Well, um, assuming that your mobile internet service can get anywhere near 100 Mbit/s in the first place.
Let’s assume that you want to own and use your Librem 5 for many years and in the course of those years your MNO is going to upgrade the 4G service to provider faster download speeds - and you are close enough to the tower to get those faster speeds.
also probably less-open and more energy consuming (i don’t know by how much though)
Orange is one of the leading carriers in my country. best lower-frequency coverage among all the competitors …
i’ve noticed that the cheapest plans often involve using the bigger competition frequencies together with some limitations … i always orient myself based on minimum and average coverage/speed not maximum since that is mostly metropolitan most of the time. if rural areas are not thoroughly supported then it’s crap …
Thanks a lot for all this info, I first got aware of this when you wrote about it here and now my time has come to finally pick a modem, guess I’ll be picking E1 AND T1 as I’m on Free Mobile =)
The date when I’ll receive the e-mail in not very closed for me.
As my mobile operator is Free too, I’m interrested in your feedback when you will have tested T1 on B28 (700MHz).
This thread is very useful, but it seems to contain contradicting information. Is the information on the Purism homepage up-to-date or not?
But honestly, I wasn’t expecting having to do this kind of research before buying a smartphone. My expectation is that such a device works with all the carriers in the country that it is sold to.

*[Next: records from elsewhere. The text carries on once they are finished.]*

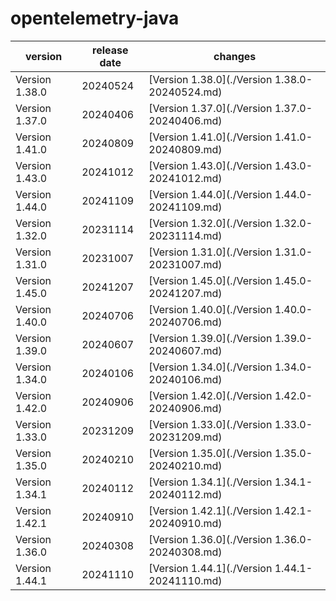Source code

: # opentelemetry-java

|    version     | release date |                    changes                     |
|----------------|--------------|------------------------------------------------|
| Version 1.38.0 | 20240524     | [Version 1.38.0](./Version 1.38.0-20240524.md) |
| Version 1.37.0 | 20240406     | [Version 1.37.0](./Version 1.37.0-20240406.md) |
| Version 1.41.0 | 20240809     | [Version 1.41.0](./Version 1.41.0-20240809.md) |
| Version 1.43.0 | 20241012     | [Version 1.43.0](./Version 1.43.0-20241012.md) |
| Version 1.44.0 | 20241109     | [Version 1.44.0](./Version 1.44.0-20241109.md) |
| Version 1.32.0 | 20231114     | [Version 1.32.0](./Version 1.32.0-20231114.md) |
| Version 1.31.0 | 20231007     | [Version 1.31.0](./Version 1.31.0-20231007.md) |
| Version 1.45.0 | 20241207     | [Version 1.45.0](./Version 1.45.0-20241207.md) |
| Version 1.40.0 | 20240706     | [Version 1.40.0](./Version 1.40.0-20240706.md) |
| Version 1.39.0 | 20240607     | [Version 1.39.0](./Version 1.39.0-20240607.md) |
| Version 1.34.0 | 20240106     | [Version 1.34.0](./Version 1.34.0-20240106.md) |
| Version 1.42.0 | 20240906     | [Version 1.42.0](./Version 1.42.0-20240906.md) |
| Version 1.33.0 | 20231209     | [Version 1.33.0](./Version 1.33.0-20231209.md) |
| Version 1.35.0 | 20240210     | [Version 1.35.0](./Version 1.35.0-20240210.md) |
| Version 1.34.1 | 20240112     | [Version 1.34.1](./Version 1.34.1-20240112.md) |
| Version 1.42.1 | 20240910     | [Version 1.42.1](./Version 1.42.1-20240910.md) |
| Version 1.36.0 | 20240308     | [Version 1.36.0](./Version 1.36.0-20240308.md) |
| Version 1.44.1 | 20241110     | [Version 1.44.1](./Version 1.44.1-20241110.md) |

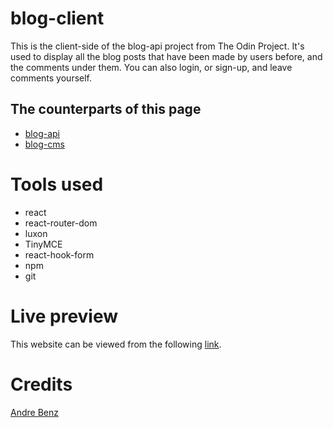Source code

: # blog-client

This is the client-side of the blog-api project from The Odin Project. It's used to display all the blog posts that have been made by users before, and the comments under them. You can also login, or sign-up, and leave comments yourself.

## The counterparts of this page

-   [blog-api]()
-   [blog-cms]()

# Tools used

-   react
-   react-router-dom
-   luxon
-   TinyMCE
-   react-hook-form
-   npm
-   git

# Live preview

This website can be viewed from the following [link]().

# Credits

[Andre Benz](https://unsplash.com/@trapnation)
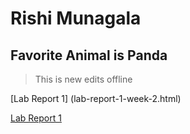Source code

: # **Rishi Munagala**

## Favorite Animal is Panda

> This is new edits offline


[Lab Report 1] (lab-report-1-week-2.html)

[Lab Report 1](https://rikochu.github.io/cse15l-lab-reports/lab-report-1-week-2.html)
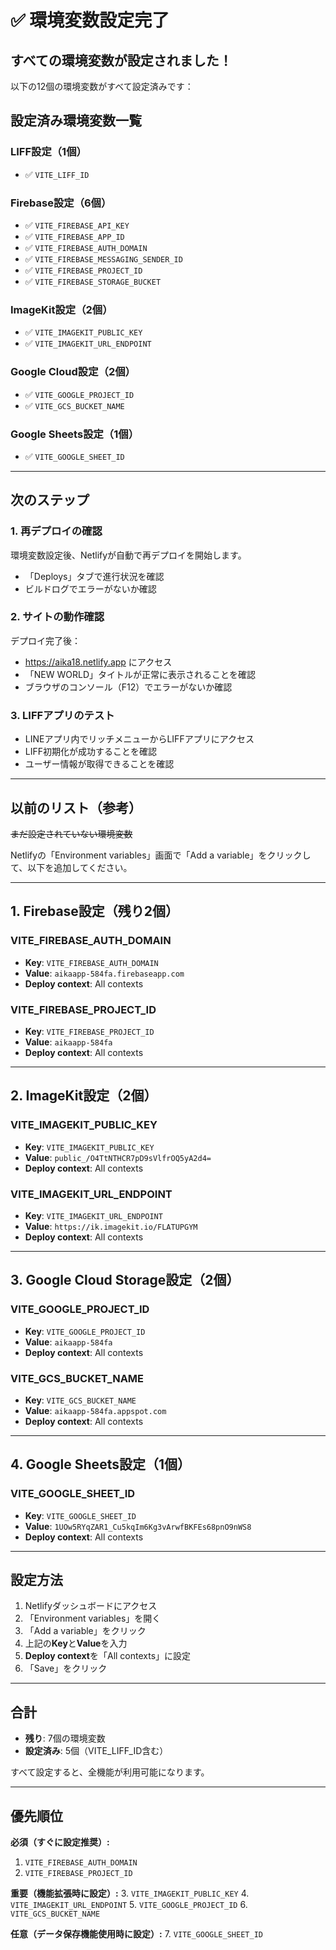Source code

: # ✅ 環境変数設定完了

## すべての環境変数が設定されました！

以下の12個の環境変数がすべて設定済みです：

## 設定済み環境変数一覧

### LIFF設定（1個）
- ✅ `VITE_LIFF_ID`

### Firebase設定（6個）
- ✅ `VITE_FIREBASE_API_KEY`
- ✅ `VITE_FIREBASE_APP_ID`
- ✅ `VITE_FIREBASE_AUTH_DOMAIN`
- ✅ `VITE_FIREBASE_MESSAGING_SENDER_ID`
- ✅ `VITE_FIREBASE_PROJECT_ID`
- ✅ `VITE_FIREBASE_STORAGE_BUCKET`

### ImageKit設定（2個）
- ✅ `VITE_IMAGEKIT_PUBLIC_KEY`
- ✅ `VITE_IMAGEKIT_URL_ENDPOINT`

### Google Cloud設定（2個）
- ✅ `VITE_GOOGLE_PROJECT_ID`
- ✅ `VITE_GCS_BUCKET_NAME`

### Google Sheets設定（1個）
- ✅ `VITE_GOOGLE_SHEET_ID`

---

## 次のステップ

### 1. 再デプロイの確認
環境変数設定後、Netlifyが自動で再デプロイを開始します。
- 「Deploys」タブで進行状況を確認
- ビルドログでエラーがないか確認

### 2. サイトの動作確認
デプロイ完了後：
- https://aika18.netlify.app にアクセス
- 「NEW WORLD」タイトルが正常に表示されることを確認
- ブラウザのコンソール（F12）でエラーがないか確認

### 3. LIFFアプリのテスト
- LINEアプリ内でリッチメニューからLIFFアプリにアクセス
- LIFF初期化が成功することを確認
- ユーザー情報が取得できることを確認

---

## 以前のリスト（参考）

~~まだ設定されていない環境変数~~

Netlifyの「Environment variables」画面で「Add a variable」をクリックして、以下を追加してください。

---

## 1. Firebase設定（残り2個）

### VITE_FIREBASE_AUTH_DOMAIN
- **Key**: `VITE_FIREBASE_AUTH_DOMAIN`
- **Value**: `aikaapp-584fa.firebaseapp.com`
- **Deploy context**: All contexts

### VITE_FIREBASE_PROJECT_ID
- **Key**: `VITE_FIREBASE_PROJECT_ID`
- **Value**: `aikaapp-584fa`
- **Deploy context**: All contexts

---

## 2. ImageKit設定（2個）

### VITE_IMAGEKIT_PUBLIC_KEY
- **Key**: `VITE_IMAGEKIT_PUBLIC_KEY`
- **Value**: `public_/O4TtNTHCR7pD9sVlfrOQ5yA2d4=`
- **Deploy context**: All contexts

### VITE_IMAGEKIT_URL_ENDPOINT
- **Key**: `VITE_IMAGEKIT_URL_ENDPOINT`
- **Value**: `https://ik.imagekit.io/FLATUPGYM`
- **Deploy context**: All contexts

---

## 3. Google Cloud Storage設定（2個）

### VITE_GOOGLE_PROJECT_ID
- **Key**: `VITE_GOOGLE_PROJECT_ID`
- **Value**: `aikaapp-584fa`
- **Deploy context**: All contexts

### VITE_GCS_BUCKET_NAME
- **Key**: `VITE_GCS_BUCKET_NAME`
- **Value**: `aikaapp-584fa.appspot.com`
- **Deploy context**: All contexts

---

## 4. Google Sheets設定（1個）

### VITE_GOOGLE_SHEET_ID
- **Key**: `VITE_GOOGLE_SHEET_ID`
- **Value**: `1UOw5RYqZAR1_Cu5kqIm6Kg3vArwfBKFEs68pnO9nWS8`
- **Deploy context**: All contexts

---

## 設定方法

1. Netlifyダッシュボードにアクセス
2. 「Environment variables」を開く
3. 「Add a variable」をクリック
4. 上記の**Key**と**Value**を入力
5. **Deploy context**を「All contexts」に設定
6. 「Save」をクリック

---

## 合計

- **残り**: 7個の環境変数
- **設定済み**: 5個（VITE_LIFF_ID含む）

すべて設定すると、全機能が利用可能になります。

---

## 優先順位

**必須（すぐに設定推奨）:**
1. `VITE_FIREBASE_AUTH_DOMAIN`
2. `VITE_FIREBASE_PROJECT_ID`

**重要（機能拡張時に設定）:**
3. `VITE_IMAGEKIT_PUBLIC_KEY`
4. `VITE_IMAGEKIT_URL_ENDPOINT`
5. `VITE_GOOGLE_PROJECT_ID`
6. `VITE_GCS_BUCKET_NAME`

**任意（データ保存機能使用時に設定）:**
7. `VITE_GOOGLE_SHEET_ID`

I certainly don’t want to be limited in my choice of a carrier, which I will most probably not decide on before I have the phone in hand, and which I may also want to change in the course of time.
So is there a chance that we get an official recommendation which modem to use per country, or is it left to ourselves to take the risk not being able to use it anymore one day because we chose the wrong carrier?
They selected existing variants of modems that could work in the L5, and that could provide the most coverage for any given region (Europe, North America, Asia, etc.) and a wide assortment of carriers in those regions. (The T1 only became available fairly late in this process, by the way, so it now provides an additional option for those that need its set of frequencies.)
Not even “regular” smartphones come with every frequency that works on every carrier in a country.
You can order a second modem separately, or order two modems at the time of getting the phone delivered, and change the modem when you need to.
It is apparently not recommended to change the modem routinely (e.g. every day or every month would be bad) however if you change carrier every few years, there should be no problem changing modem every few years.
I think everyone agrees that if you could just buy one modem that covered all 4G bands globally that would be simpler for everybody. The beauty of a user-replaceable modem is that if such a modem appears on the market in the future, you can buy it and install it.